“Christmas with a Capital C” Movie DVD
Everyone is joyously preparing for Christmas, and all is well with the world. But wait: there’s a powerful person who hates Christmas and wants to ruin it for everyone. Will the villain succeed? Will he be defeated in an all-out battle? Neither. Instead, the special blessings of Christmas prevail peacefully, and not only the holiday, but also a wayward, unhappy soul is saved…
Sound familiar? It’s a tried-and-true plotline that has been used by Charles Dickens (A Christmas Carol), Dr. Seuss (How the Grinch Stole Christmas), and Frank Capra (It’s a Wonderful Life).

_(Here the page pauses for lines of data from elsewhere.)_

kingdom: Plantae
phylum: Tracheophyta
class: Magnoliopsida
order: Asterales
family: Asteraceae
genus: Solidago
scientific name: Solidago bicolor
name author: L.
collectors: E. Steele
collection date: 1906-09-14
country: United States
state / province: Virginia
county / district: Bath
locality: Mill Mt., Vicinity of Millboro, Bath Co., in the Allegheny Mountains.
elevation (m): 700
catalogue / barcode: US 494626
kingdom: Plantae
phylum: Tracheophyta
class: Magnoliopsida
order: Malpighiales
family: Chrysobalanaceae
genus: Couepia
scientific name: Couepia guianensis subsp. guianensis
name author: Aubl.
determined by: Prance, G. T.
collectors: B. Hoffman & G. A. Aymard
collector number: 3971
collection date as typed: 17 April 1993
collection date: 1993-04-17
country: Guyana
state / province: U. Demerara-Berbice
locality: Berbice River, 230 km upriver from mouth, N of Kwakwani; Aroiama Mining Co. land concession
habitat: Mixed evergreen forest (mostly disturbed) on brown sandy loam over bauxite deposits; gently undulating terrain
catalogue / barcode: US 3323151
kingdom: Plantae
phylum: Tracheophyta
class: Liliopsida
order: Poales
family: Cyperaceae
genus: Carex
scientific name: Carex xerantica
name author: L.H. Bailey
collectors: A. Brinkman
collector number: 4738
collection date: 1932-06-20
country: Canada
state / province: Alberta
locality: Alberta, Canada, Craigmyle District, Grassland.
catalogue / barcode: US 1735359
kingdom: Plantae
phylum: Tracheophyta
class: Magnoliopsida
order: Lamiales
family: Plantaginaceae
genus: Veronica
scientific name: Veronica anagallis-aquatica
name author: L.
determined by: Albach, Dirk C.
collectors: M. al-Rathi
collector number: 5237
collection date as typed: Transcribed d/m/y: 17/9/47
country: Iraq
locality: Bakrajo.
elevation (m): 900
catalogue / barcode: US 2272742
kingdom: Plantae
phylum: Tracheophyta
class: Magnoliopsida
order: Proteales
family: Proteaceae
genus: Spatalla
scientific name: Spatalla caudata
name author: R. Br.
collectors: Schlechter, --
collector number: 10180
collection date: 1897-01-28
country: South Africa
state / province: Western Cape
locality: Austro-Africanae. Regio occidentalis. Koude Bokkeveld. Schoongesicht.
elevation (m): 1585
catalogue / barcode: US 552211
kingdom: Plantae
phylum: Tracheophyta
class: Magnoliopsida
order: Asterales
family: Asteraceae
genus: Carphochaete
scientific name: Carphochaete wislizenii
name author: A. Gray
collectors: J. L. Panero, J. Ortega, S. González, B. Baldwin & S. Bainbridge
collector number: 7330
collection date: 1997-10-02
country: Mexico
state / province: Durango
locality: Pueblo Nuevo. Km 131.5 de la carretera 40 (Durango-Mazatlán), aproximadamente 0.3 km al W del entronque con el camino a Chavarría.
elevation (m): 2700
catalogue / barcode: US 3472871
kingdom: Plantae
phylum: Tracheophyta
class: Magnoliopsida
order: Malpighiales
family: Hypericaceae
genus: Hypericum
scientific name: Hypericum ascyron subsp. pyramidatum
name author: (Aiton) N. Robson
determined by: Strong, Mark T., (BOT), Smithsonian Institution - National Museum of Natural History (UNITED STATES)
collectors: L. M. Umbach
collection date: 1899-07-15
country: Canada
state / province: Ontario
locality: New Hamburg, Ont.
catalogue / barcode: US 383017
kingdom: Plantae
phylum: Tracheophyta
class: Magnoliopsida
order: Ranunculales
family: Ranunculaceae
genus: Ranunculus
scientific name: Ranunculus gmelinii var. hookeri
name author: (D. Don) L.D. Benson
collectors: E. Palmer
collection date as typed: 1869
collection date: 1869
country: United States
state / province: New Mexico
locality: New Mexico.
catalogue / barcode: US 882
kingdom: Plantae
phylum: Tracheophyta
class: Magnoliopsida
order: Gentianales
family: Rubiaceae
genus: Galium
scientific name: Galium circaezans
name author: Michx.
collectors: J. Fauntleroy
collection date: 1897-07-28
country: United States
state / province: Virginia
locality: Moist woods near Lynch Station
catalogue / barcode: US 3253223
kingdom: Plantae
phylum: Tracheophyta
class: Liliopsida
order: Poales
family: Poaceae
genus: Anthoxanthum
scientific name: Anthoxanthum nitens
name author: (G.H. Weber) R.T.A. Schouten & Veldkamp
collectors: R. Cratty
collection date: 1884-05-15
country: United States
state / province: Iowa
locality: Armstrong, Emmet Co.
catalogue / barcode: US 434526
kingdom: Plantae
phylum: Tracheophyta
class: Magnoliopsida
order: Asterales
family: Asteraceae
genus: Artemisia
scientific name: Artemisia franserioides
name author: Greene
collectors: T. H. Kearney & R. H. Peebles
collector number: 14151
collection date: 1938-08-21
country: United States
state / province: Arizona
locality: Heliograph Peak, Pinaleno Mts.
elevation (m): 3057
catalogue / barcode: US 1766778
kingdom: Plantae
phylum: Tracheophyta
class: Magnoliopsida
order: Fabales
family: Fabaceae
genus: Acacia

The newest version is titled “Christmas with a Capital C” and promises to be one of the hits of the 2010 Christmas season (but not in theaters; it’s being released directly to DVD).
This time, however, the old story is being given something very new: a political twist. The bad guy is anything but a child’s bogeyman; instead, he’s a smug urban atheist who’s determined to impose ACLU-style “separation of church and state” on a traditional, patriotic, and, of course, predominantly Christian small town by obtaining a court order banning its beloved Christmas displays.
Predictably, the liberal media have nothing but scorn to heap on the movie. “Does anyone actually believe in that tired dialectic of humble patriotic small-towners vs. smug urbanites who hate religion?” asks time.com. Without a hint of irony, the site answers its own question with the discovery “some people” still do.
And in a post entitled “The War on Christmas 2010 Starts Now,” Gawker Media sniffs: “The atheists and liberals have been trying to destroy Christmas and Jesus for many years, according to the profitable misinformation-exploitation industry.”
Like the Mafia, those who would remove Christmas from American culture never tire of proclaiming they don’t exist. No wonder they hate this movie. The ending of “Christmas with a Capital C”—the redemption of the atheist—may warm hearts. Its true-to-real-life portrayal of the ongoing war on Christmas, however, shines a cold, bright light on an aspect of contemporary American society that the liberal establishment would rather keep hidden–or at least, not talked about.